Hay también aquellos que, creyéndose despiertos, son la planificación de la desigualdad y la gestión de la miseria. Los que pergeñan en ese espacio, que se mintieron vacío, nuevas formas de viejas desigualdades. Que venden la tierra como si fuera de ellos y como si no hubiera nadie. Y hay, también, pregoneros del no saber, de la confusión y el desconocimiento, que trabajan sobre falsas vigilias narrando sueños en dónde las víctimas son los asesinos a los que hay que pedirles perdón. Los inocentes son los culpables, dice su señoría.

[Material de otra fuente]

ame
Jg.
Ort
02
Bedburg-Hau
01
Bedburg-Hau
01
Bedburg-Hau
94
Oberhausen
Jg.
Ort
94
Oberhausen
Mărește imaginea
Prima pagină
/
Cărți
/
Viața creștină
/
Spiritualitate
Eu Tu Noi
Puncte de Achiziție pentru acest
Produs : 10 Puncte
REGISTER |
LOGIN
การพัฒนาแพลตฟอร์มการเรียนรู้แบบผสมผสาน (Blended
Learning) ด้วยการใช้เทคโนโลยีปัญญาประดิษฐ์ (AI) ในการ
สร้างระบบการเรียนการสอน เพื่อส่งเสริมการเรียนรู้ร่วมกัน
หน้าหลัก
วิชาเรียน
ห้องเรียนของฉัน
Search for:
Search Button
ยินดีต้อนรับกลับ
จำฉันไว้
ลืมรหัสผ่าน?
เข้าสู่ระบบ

La sonámbula corre su mirada alucinada hacia allá, hacia atrás, hacia el sur, y entonces ve los fusiles Reminton en las manos –y también está en las manos la sangre- que sirvieron en la Campaña del desierto, a la expropiación de tierras, a la domesticación del vacío virtual que construyó Buenos Aires en su prensa. Escucha, en su voz farragosa, la lectura que David Viñas imprimió: “etapa superior de la Conquista de América”.
¿Y después? Una visión contigua, también al sur, también atrás, la de los obreros patagónicos asesinados por pedir velas, botiquines, horas de sueños. El régimen de disciplinamiento que se funda, una y otra vez, en el escarmiento.

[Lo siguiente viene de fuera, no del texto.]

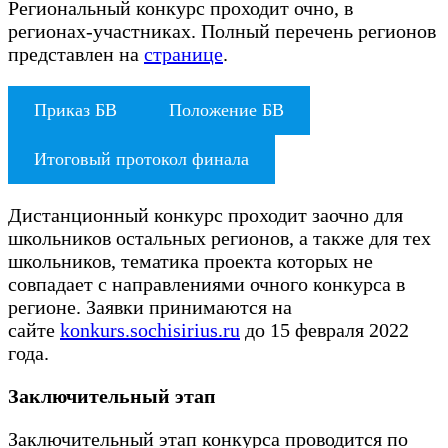
Региональный конкурс проходит очно, в
регионах-участниках. Полный перечень регионов
представлен на
странице
.
Приказ БВ
Положение БВ
Итоговый протокол финала
Дистанционный конкурс проходит заочно для
школьников остальных регионов, а также для тех
школьников, тематика проекта которых не
совпадает с направлениями очного конкурса в
регионе. Заявки принимаются на
сайте
konkurs.sochisirius.ru
до 15 февраля 2022
года.
Заключительный этап
Заключительный этап конкурса проводится по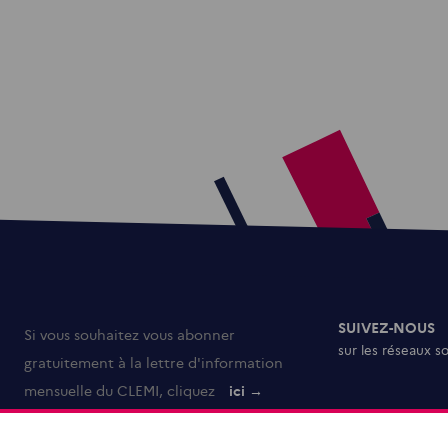
SUIVEZ-NOUS
Si vous souhaitez vous abonner
sur les réseaux s
gratuitement à la lettre d'information
mensuelle du CLEMI, cliquez
ici →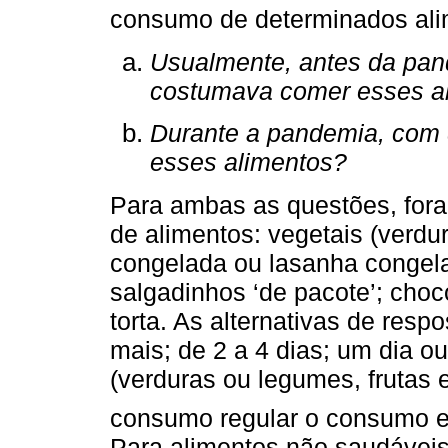
consumo de determinados ali
Usualmente, antes da pa
costumava comer esses a
Durante a pandemia, com 
esses alimentos?
Para ambas as questões, for
de alimentos: vegetais (verdur
congelada ou lasanha congela
salgadinhos ‘de pacote’; choc
torta. As alternativas de resp
mais; de 2 a 4 dias; um dia 
(verduras ou legumes, frutas e
consumo regular o consumo e
Para alimentos não saudáveis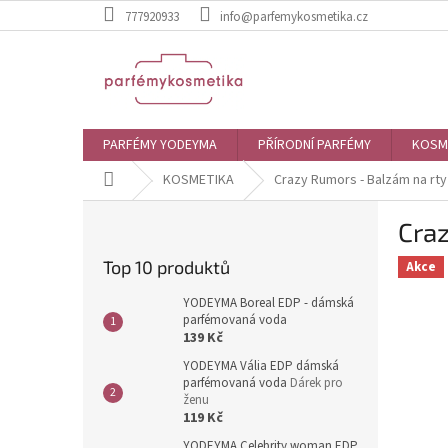
Přejít
777920933
info@parfemykosmetika.cz
na
obsah
PARFÉMY YODEYMA
PŘÍRODNÍ PARFÉMY
KOSM
Domů
KOSMETIKA
Crazy Rumors - Balzám na rt
P
Cra
o
s
Top 10 produktů
Akce
t
r
YODEYMA Boreal EDP - dámská
a
parfémovaná voda
139 Kč
n
n
YODEYMA Vália EDP dámská
parfémovaná voda
Dárek pro
í
ženu
p
119 Kč
a
YODEYMA Celebrity woman EDP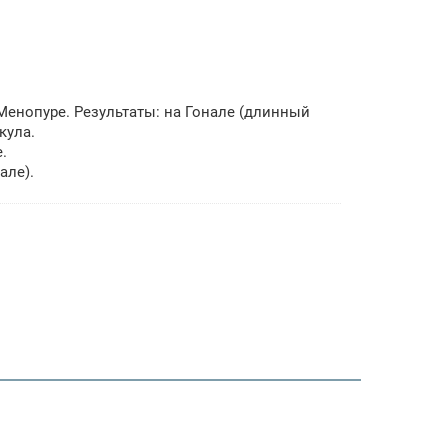
а Менопуре. Результаты: на Гонале (длинный
кула.
.
але).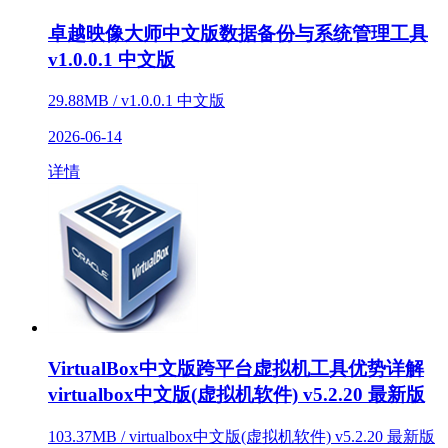
卓越映像大师中文版数据备份与系统管理工具
v1.0.0.1 中文版
29.88MB / v1.0.0.1 中文版
2026-06-14
详情
VirtualBox中文版跨平台虚拟机工具优势详解
virtualbox中文版(虚拟机软件) v5.2.20 最新版
103.37MB / virtualbox中文版(虚拟机软件) v5.2.20 最新版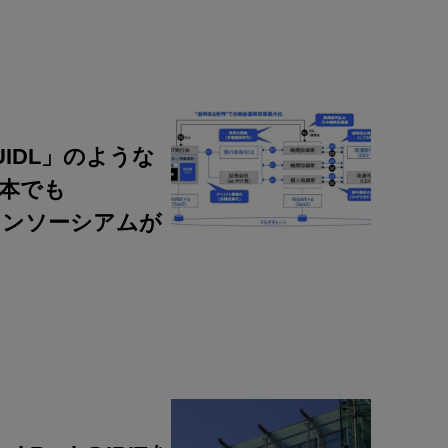
IDL」のような
日本でも
のコンソーシアムが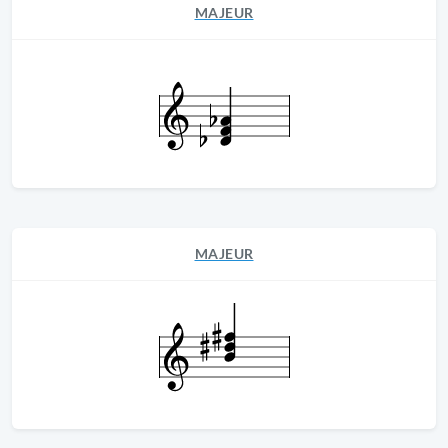
MAJEUR
MAJEUR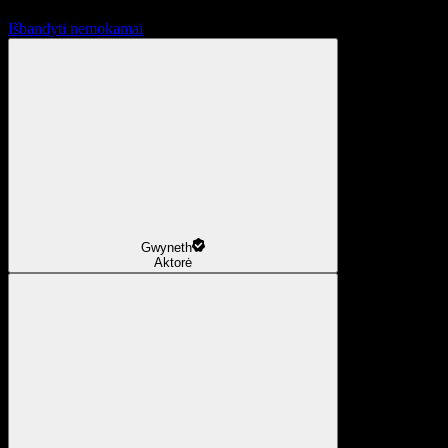
Išbandyti nemokamai
Gwyneth
Aktorė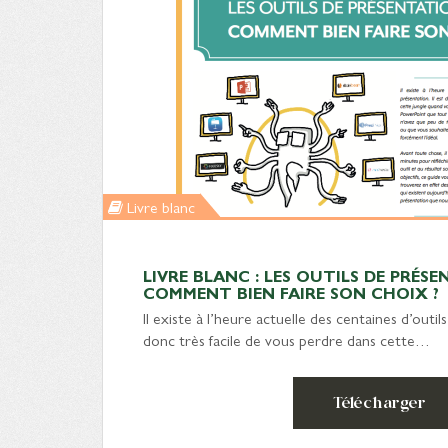
Livre blanc
LIVRE BLANC : LES OUTILS DE PRÉS
COMMENT BIEN FAIRE SON CHOIX ?
Il existe à l’heure actuelle des centaines d’outils
donc très facile de vous perdre dans cette…
Télécharger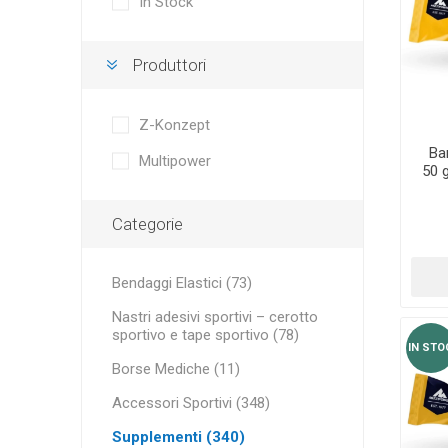
In Stock
Borse Mediche
LA PER
MINI BA
RECOSPO
BLAZEPOD
ALTRI NA
Cryopush
Produttori
Recupero Sportivo
ALTE APA
PESI - 
Z-Konzept
Attrezzatura
KETTLEBE
Ba
Multipower
Porte, reti e accessori
50 
Cassette di trasporto in alluminio
VITAMIN
ULTRAS
Categorie
ESSENZI
PERFORM
Attrezzature e Accessori per il Fitness
Bendaggi Elastici (73)
Nastri adesivi sportivi – cerotto
sportivo e tape sportivo (78)
IN STO
Borse Mediche (11)
Accessori Sportivi (348)
Supplementi (340)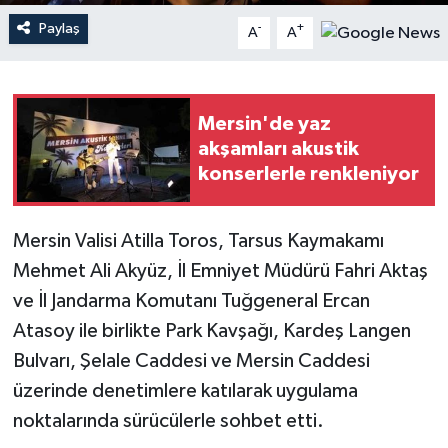
Paylaş
-
+
A
A
Teknoloji
Yaşam
Mersin'de yaz
akşamları akustik
konserlerle renkleniyor
Mersin Valisi Atilla Toros, Tarsus Kaymakamı
Mehmet Ali Akyüz, İl Emniyet Müdürü Fahri Aktaş
ve İl Jandarma Komutanı Tuğgeneral Ercan
Atasoy ile birlikte Park Kavşağı, Kardeş Langen
Bulvarı, Şelale Caddesi ve Mersin Caddesi
üzerinde denetimlere katılarak uygulama
noktalarında sürücülerle sohbet etti.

Supo, escuchó, desde niña, la sonámbula como se niegan las garantías más básicas en un estado de derecho: aserrín, aserrán. Pero también supo otras cosas: los gauchos a los que se intentó domesticar vuelven a atravesar la frontera, como Santiago, Cruz para esos Fierros de Pu Lof. Como el guacho de Fariña y la china de Cabezón, que se empecinan en reescribir una historia más justa
Ahora, a la luz tenue de algunos hechos, la sonámbula piensa hace días en esta frase de Heródoto: En la paz los hijos llevan a sus padres a la tumba, en la guerra son los padres quienes llevan a los hijos a la tumba; y se pregunta: ¿por qué para los militantes populares siempre es tiempo de guerra? Maxi tenía 21 años, Darío, 20; Mariano, 23; Santiago, 28. El 10% de los desaparecidos en la última dictadura tenían entre 16 y 20 años. El 32% tenía entre 21 y 25. El 25% iba de los 26 a los 30. No es una cuestión de números. La sonámbula sabe que las estadísticas son material para la pura vigilia. Lo que importa es la pregunta que se arranca a esas cifras: ¿Qué está matando esa muerte que se lleva a los hijos y deja a los padres y a las madres frente a un dolor imposible?
Santiago Maldonado fue muerto de muerte asesina cuando exigía -y exigir es preparar las condiciones para- una vida digna de la tierra y de sus hombres y de sus mujeres. Ante lo irreparable de la muerte la aparición del cuerpo es el principio de una reparación, siempre insuficiente. Desde Antígona para acá, sabemos qué hacer con nuestros muertos. Cómo enterrarlos, cómo rendirles honores, cómo cuidarles el sueño. Sabemos nosotros. También sabe la sonámbula: cómo armarles la justicia. Cómo vengarlos, incluso del tiempo en que no supimos de ellos.
No le modifica la rabia, a la sonámbula, el cómo. Si de encierro, si de ahogo, si de frío. El Estado ordena las fuerzas del orden que incendian, disparan, golpean, matan. El Estado es el orden que lame los dedos de los grandes capitales y por ellos vuelve a intentar convertir el sueño en desierto. La sonámbula sabe lo mismo que supo Santiago: hay que estar donde están nuestros hermanos. Nos arrebatan la vida por ello. Nosotros: tenemos que arrebatarles la justicia.